What I like the most about working in school is that no one day is like another: the classroom dynamics are constantly changing and the strive to promote motivation and participation never gets boring. Getting to know your students, discover and try to develop their talents is a very fascinating challenge. The lessons planning is probably the most time consuming task, especially in the early years in the job, but it is also an opportunity to design interesting and stimulating content to spark the pupils’ enthusiasm for the subject.
For any PhD student thinking of a career outside the academia, I would definitely recommend teaching if, along with a passion for your subject, you have a genuine interest in people and enjoy the company of young minds. The teaching role is complex, as the human factor is always variable and unpredictable. But this also makes your working days different and interesting. A PhD is not a requirement for teaching, as a Bachelor degree is sufficient to enrol on an ITT course. However, many schools find it desirable.

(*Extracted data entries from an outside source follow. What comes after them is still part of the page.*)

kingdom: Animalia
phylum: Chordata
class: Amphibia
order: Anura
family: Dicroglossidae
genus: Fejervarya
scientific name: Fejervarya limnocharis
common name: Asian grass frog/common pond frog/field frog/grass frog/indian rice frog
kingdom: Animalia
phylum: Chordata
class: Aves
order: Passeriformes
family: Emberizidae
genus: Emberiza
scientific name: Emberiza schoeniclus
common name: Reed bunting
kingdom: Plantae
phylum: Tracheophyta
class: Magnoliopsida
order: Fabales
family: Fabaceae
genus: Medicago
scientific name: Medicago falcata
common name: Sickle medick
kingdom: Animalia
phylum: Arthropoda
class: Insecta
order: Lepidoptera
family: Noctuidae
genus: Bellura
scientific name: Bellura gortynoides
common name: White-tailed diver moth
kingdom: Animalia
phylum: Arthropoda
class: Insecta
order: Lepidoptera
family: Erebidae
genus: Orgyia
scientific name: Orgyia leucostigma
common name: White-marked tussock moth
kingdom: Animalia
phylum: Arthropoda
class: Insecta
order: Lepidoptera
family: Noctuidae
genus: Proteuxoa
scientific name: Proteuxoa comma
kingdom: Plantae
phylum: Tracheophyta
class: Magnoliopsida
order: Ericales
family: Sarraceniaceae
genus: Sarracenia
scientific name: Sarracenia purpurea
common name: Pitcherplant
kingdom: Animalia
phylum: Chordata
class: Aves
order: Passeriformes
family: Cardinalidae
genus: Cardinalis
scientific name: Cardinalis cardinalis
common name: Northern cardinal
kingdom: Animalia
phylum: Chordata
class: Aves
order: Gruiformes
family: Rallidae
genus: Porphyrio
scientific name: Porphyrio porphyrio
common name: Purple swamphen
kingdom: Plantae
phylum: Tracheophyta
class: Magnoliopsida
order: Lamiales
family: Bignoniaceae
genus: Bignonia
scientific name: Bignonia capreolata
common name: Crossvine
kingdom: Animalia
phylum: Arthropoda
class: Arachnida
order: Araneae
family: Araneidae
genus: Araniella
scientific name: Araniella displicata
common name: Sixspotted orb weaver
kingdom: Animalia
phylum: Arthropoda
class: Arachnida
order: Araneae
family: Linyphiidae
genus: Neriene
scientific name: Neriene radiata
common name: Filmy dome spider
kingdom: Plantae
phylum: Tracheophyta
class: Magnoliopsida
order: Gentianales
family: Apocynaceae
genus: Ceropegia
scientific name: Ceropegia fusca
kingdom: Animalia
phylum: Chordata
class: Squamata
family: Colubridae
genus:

In order to get a feel for school life, I would strongly recommend spending a couple of weeks shadowing a teacher in a local school: this is both a required experience for the ITT application process and a great way to get to know your own feelings when immersed in a classroom setting.
Where can researchers look for jobs like yours?
- The best website to look for teaching job is Times Educational Supplement(TES).
- A good recruiting agency in education is Hays.
What professional/accrediting bodies, or qualifications are relevant to where you work?
A Qualified Teacher Status (QTS) is necessary for employment in maintained schools and non-maintained special schools in England. The QTS is granted by the Department for Education, after successfully completing an Initial Teacher Training (ITT).
For more info, check the Department for Education website.
A Bachelor Degree in a relevant subject is the minimum requirement to enrol on an ITT.
ITT courses can be provided by Universities (PGCE), schools (SCITT) or charities (Teach First). In same cases, it may be possible to start teaching without a QTS, as an unqualified teacher (on a lower salary scale). Your school may then act as a sponsor to help you gain a QTS while working.